* Task details
For this exercise, write out each entry below exactly, omitting the images.

[Collected data]

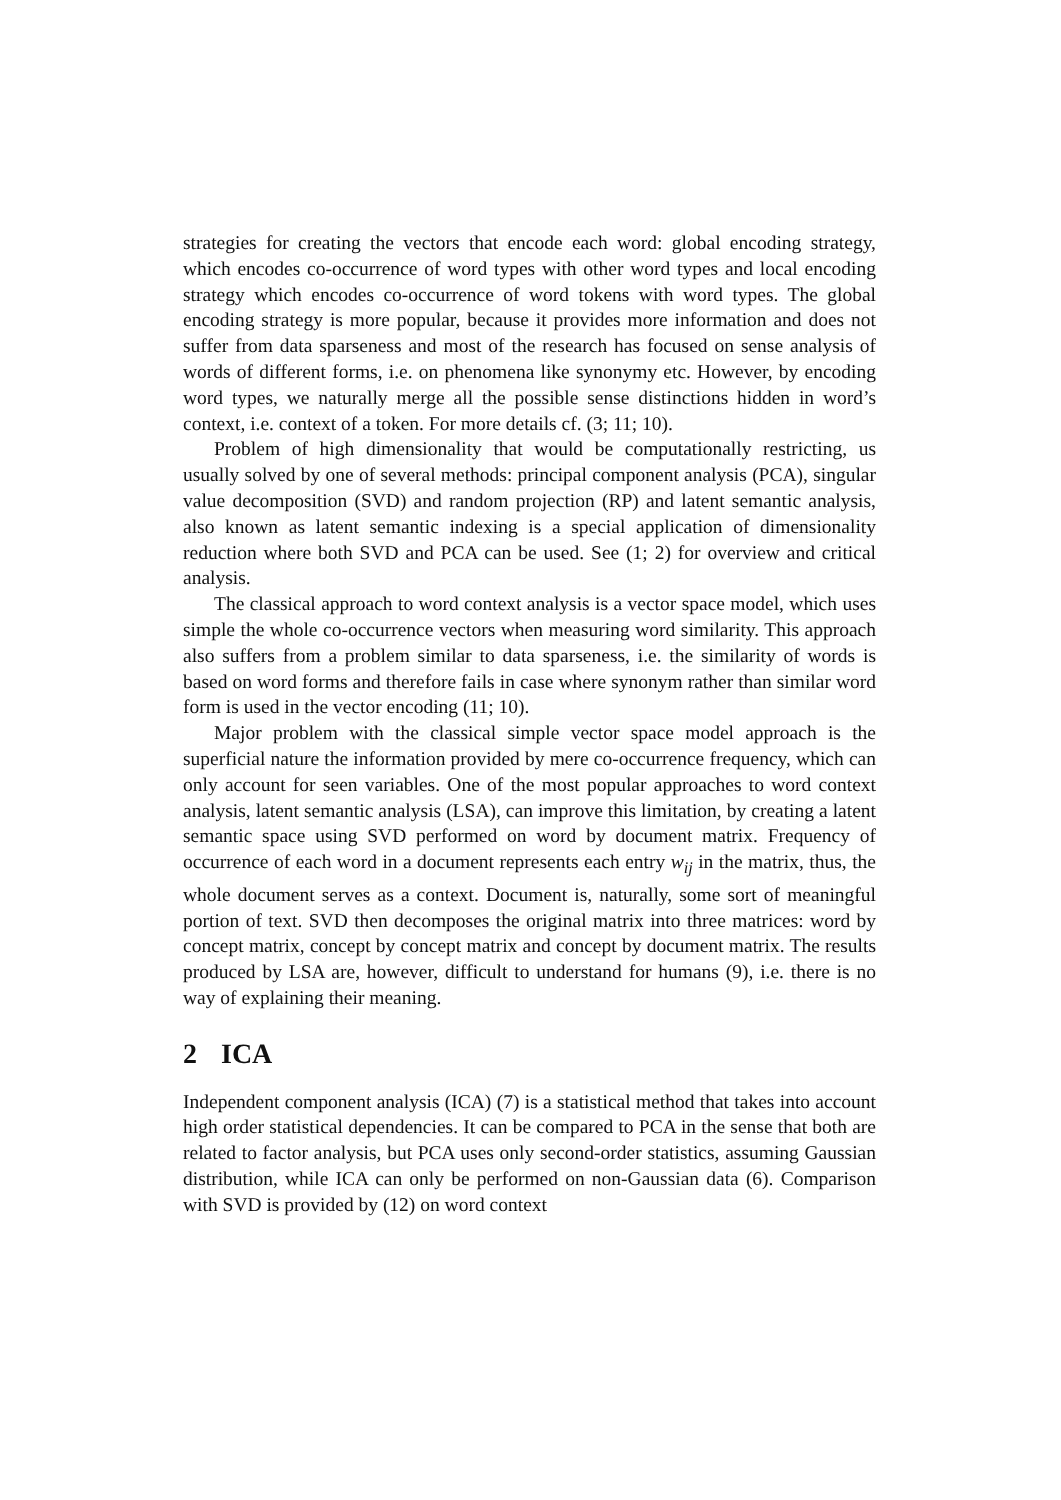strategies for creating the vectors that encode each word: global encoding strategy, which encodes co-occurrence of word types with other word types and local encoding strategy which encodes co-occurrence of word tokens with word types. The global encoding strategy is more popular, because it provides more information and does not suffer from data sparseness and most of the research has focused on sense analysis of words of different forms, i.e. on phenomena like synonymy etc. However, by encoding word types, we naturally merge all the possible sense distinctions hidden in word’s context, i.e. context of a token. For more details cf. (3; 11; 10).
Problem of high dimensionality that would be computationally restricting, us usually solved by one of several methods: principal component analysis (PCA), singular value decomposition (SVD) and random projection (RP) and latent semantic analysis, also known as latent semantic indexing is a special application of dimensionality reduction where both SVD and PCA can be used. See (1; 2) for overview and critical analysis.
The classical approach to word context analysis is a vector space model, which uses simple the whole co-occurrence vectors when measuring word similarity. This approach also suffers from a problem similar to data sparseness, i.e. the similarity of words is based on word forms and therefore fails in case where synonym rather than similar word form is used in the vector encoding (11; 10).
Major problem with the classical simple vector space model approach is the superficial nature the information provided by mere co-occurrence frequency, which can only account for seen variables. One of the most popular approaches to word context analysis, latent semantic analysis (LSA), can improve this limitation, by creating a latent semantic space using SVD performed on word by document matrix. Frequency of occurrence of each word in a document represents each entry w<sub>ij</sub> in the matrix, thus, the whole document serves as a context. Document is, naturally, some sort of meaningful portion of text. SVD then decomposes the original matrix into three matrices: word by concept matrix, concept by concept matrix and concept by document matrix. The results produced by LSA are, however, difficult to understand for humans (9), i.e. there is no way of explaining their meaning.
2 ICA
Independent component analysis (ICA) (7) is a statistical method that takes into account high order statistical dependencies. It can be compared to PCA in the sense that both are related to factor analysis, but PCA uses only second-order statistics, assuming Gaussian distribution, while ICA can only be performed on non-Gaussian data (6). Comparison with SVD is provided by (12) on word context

* Task output
strategies for creating the vectors that encode each word: global encoding strategy, which encodes co-occurrence of word types with other word types and local encoding strategy which encodes co-occurrence of word tokens with word types. The global encoding strategy is more popular, because it provides more information and does not suffer from data sparseness and most of the research has focused on sense analysis of words of different forms, i.e. on phenomena like synonymy etc. However, by encoding word types, we naturally merge all the possible sense distinctions hidden in word’s context, i.e. context of a token. For more details cf. (3; 11; 10).
Problem of high dimensionality that would be computationally restricting, us usually solved by one of several methods: principal component analysis (PCA), singular value decomposition (SVD) and random projection (RP) and latent semantic analysis, also known as latent semantic indexing is a special application of dimensionality reduction where both SVD and PCA can be used. See (1; 2) for overview and critical analysis.
The classical approach to word context analysis is a vector space model, which uses simple the whole co-occurrence vectors when measuring word similarity. This approach also suffers from a problem similar to data sparseness, i.e. the similarity of words is based on word forms and therefore fails in case where synonym rather than similar word form is used in the vector encoding (11; 10).
Major problem with the classical simple vector space model approach is the superficial nature the information provided by mere co-occurrence frequency, which can only account for seen variables. One of the most popular approaches to word context analysis, latent semantic analysis (LSA), can improve this limitation, by creating a latent semantic space using SVD performed on word by document matrix. Frequency of occurrence of each word in a document represents each entry w<sub>ij</sub> in the matrix, thus, the whole document serves as a context. Document is, naturally, some sort of meaningful portion of text. SVD then decomposes the original matrix into three matrices: word by concept matrix, concept by concept matrix and concept by document matrix. The results produced by LSA are, however, difficult to understand for humans (9), i.e. there is no way of explaining their meaning.
2 ICA
Independent component analysis (ICA) (7) is a statistical method that takes into account high order statistical dependencies. It can be compared to PCA in the sense that both are related to factor analysis, but PCA uses only second-order statistics, assuming Gaussian distribution, while ICA can only be performed on non-Gaussian data (6). Comparison with SVD is provided by (12) on word context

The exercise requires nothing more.